Inequalities are measured, discriminations are lived
Stéphane JUGNOT
The French law adopted in 2018 on the freedom to choose a professional future seeks to shift from an obligation of means to an obligation of results in terms of the gender pay gap. It is based on the notion that discriminations can be measured, providing quantification as a means to steer action. The article recalls that in fact, this goal is unachievable from a statistical point of view, coming back to the two most widely used approaches: “all other things being equal” statistical analysis and statistical testing. It explains why these tools cannot quantify the scope of discrimination, without denying their broad usefulness. The lack of measurement does not mean giving up on the need for action. Rather, it should open the path for ways of thinking and interdisciplinary approaches that do not rely on numbers for proof.
Keywords: gender inequality, discrimination, wages.
The plural territories of labor market intermediaries
Jean-Marie PILLON, Delphine REMILLON and Carole TUCHSZIRER
The article takes a fresh look at the role of local regions in French employment policies, focusing on the activity of local labor market intermediaries. It explores the relationship between such intermediaries and local regions, analysing the contacts between two major stakeholder categories, municipal structures and local Pôle Emploi job centers. It draws on data from a qualitative survey of two areas to demonstrate that local regions are at the same time sites where macro, meso, and micro stakeholders apply employment policies, bases for economic, political, and administrative understandings of territoriality, and geographical spaces with their own economic and social dynamics that partly determine the relevant scale of intervention. The range of approaches raises the issue of the best coordinating bodies to oversee the multiplicity of ways of understanding the territory as a variable. Each area surveyed revealed a convergence of interventions by intermediaries, albeit on distinct geographical scales reflecting local specificities. The synchronization of interventions is at times thrown off kilter by employment policy reforms that stoke competition locally.
Keywords: territories, labor market intermediaries, employment policy, reform, scale of intervention, regulation of public policies.
Women and union representation, from signing up to taking on responsibilities: A process of socially selective inclusion
Maxime LESCURIEUX
Based on data from the survey on professional relationships and business negotiations (REPONSE) led by the DARES and the Statistics on Resources and Living Conditions Survey (SRCV) led by the INSEE, this article explores the impact of equality policies and changes in the union sphere on women’s engagement since the late 1990s. Despite a relative feminization of union members, women were still under-represented in trade unions in 2010. In a legislative context that now requires women to be included in various spheres of activity (particularly political and militant) and the strengthening of the model of multiple union mandates, the article reports an ambivalent effect on the presence of women in the trade union institution, given that placing limits on union commitment remains difficult: female managers and professionals are better represented, but manual workers and employees are less well represented.
Keywords: women, union representation, inclusion, social selection.

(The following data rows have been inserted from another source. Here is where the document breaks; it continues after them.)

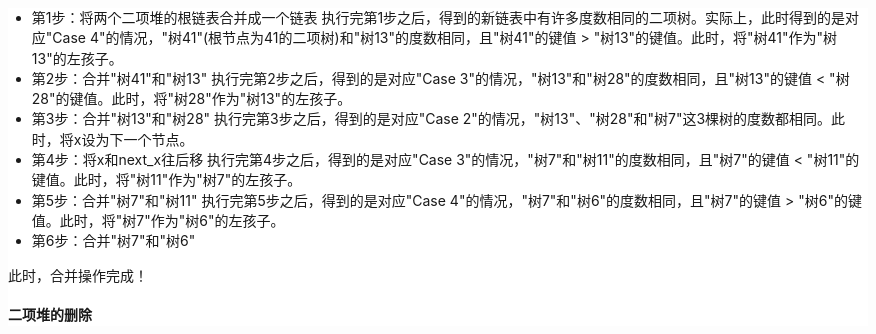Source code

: - 第1步：将两个二项堆的根链表合并成一个链表
          执行完第1步之后，得到的新链表中有许多度数相同的二项树。实际上，此时得到的是对应"Case 4"的情况，"树41"(根节点为41的二项树)和"树13"的度数相同，且"树41"的键值 > "树13"的键值。此时，将"树41"作为"树13"的左孩子。
- 第2步：合并"树41"和"树13"
         执行完第2步之后，得到的是对应"Case 3"的情况，"树13"和"树28"的度数相同，且"树13"的键值 < "树28"的键值。此时，将"树28"作为"树13"的左孩子。
- 第3步：合并"树13"和"树28"
         执行完第3步之后，得到的是对应"Case 2"的情况，"树13"、"树28"和"树7"这3棵树的度数都相同。此时，将x设为下一个节点。
- 第4步：将x和next_x往后移
         执行完第4步之后，得到的是对应"Case 3"的情况，"树7"和"树11"的度数相同，且"树7"的键值 < "树11"的键值。此时，将"树11"作为"树7"的左孩子。
- 第5步：合并"树7"和"树11"
         执行完第5步之后，得到的是对应"Case 4"的情况，"树7"和"树6"的度数相同，且"树7"的键值 > "树6"的键值。此时，将"树7"作为"树6"的左孩子。
- 第6步：合并"树7"和"树6"
         
 此时，合并操作完成！

#### 二项堆的删除
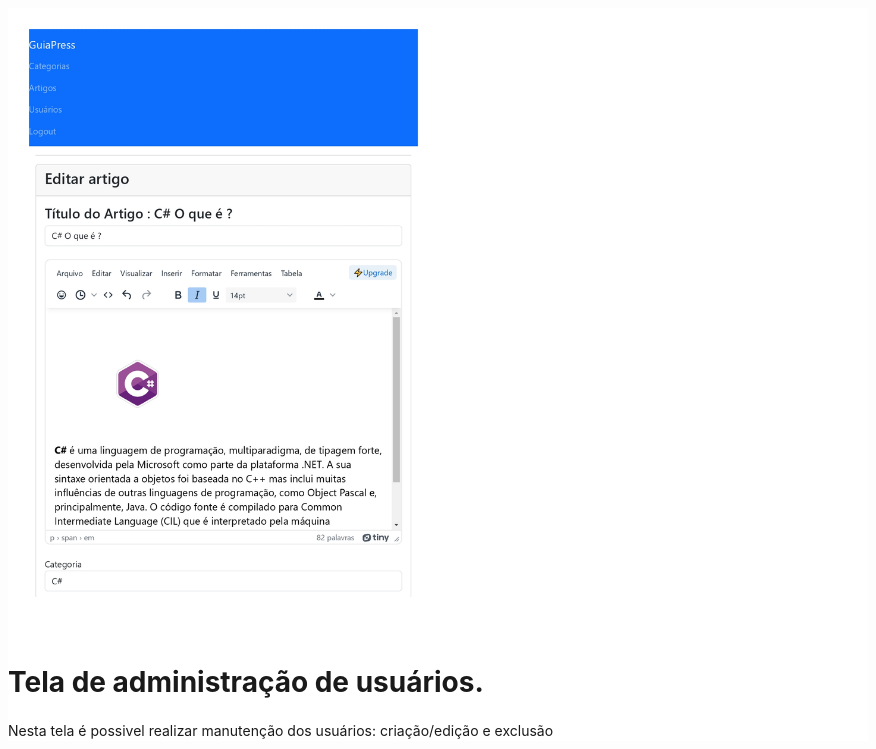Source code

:   <img alt="Tela criação de categoria." src="./Tela%20edi%C3%A7%C3%A3o%20de%20artigos.jpg" width="50%">
</p>
<p align="center">
 <h1>Tela de administração de usuários.</h1>
 <p>Nesta tela é possivel realizar manutenção dos usuários: criação/edição e exclusão </p>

The link between employment and housing: trade union handling of housing issues in a changing labor and employment landscape
Jules-Mathieu MEUNIER
This article explores the question of employee housing from two distinct points of view. It first looks at how the issue is handled at various levels in the CFDT union and the new forms of housing-related action that have developed over the past two decades in France in response to the emergence of new social needs at the juncture between employment and housing. The article demonstrates how such actions reflect the logic of updating the finalities and modalities of public interventions on housing. It also seeks to understand the link between employment and housing insofar as it measures trade union actions against the new risks related to changes in the labor market, such as the increased insecurity of waged work and the increasing requirement for geographical mobility, and the concomitant need to create new means of providing security in housing and employment.
Keywords: the link between housing and employment, trade union organization, changes to the labor market.